▶ Instructions for the task
How many lines in the data below contain the string "Springhill"? Reply with the number alone.

▶ Dataset records
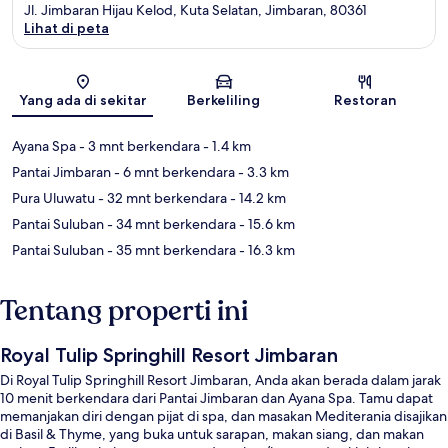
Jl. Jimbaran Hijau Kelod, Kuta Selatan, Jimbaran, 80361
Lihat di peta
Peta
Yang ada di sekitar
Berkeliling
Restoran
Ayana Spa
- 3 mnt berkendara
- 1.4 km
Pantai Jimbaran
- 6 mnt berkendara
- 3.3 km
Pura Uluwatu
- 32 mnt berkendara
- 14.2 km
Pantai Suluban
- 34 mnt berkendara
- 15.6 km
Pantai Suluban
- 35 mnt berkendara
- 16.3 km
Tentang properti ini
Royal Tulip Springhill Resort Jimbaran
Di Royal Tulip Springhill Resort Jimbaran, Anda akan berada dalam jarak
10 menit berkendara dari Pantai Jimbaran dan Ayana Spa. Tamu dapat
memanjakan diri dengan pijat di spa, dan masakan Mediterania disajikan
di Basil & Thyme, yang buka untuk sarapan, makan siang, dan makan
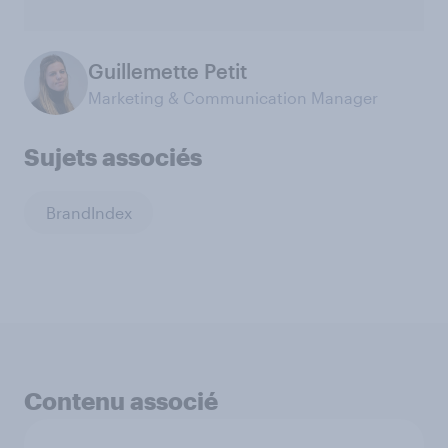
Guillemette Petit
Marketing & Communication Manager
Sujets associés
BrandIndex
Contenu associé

▶ Exercise solution
2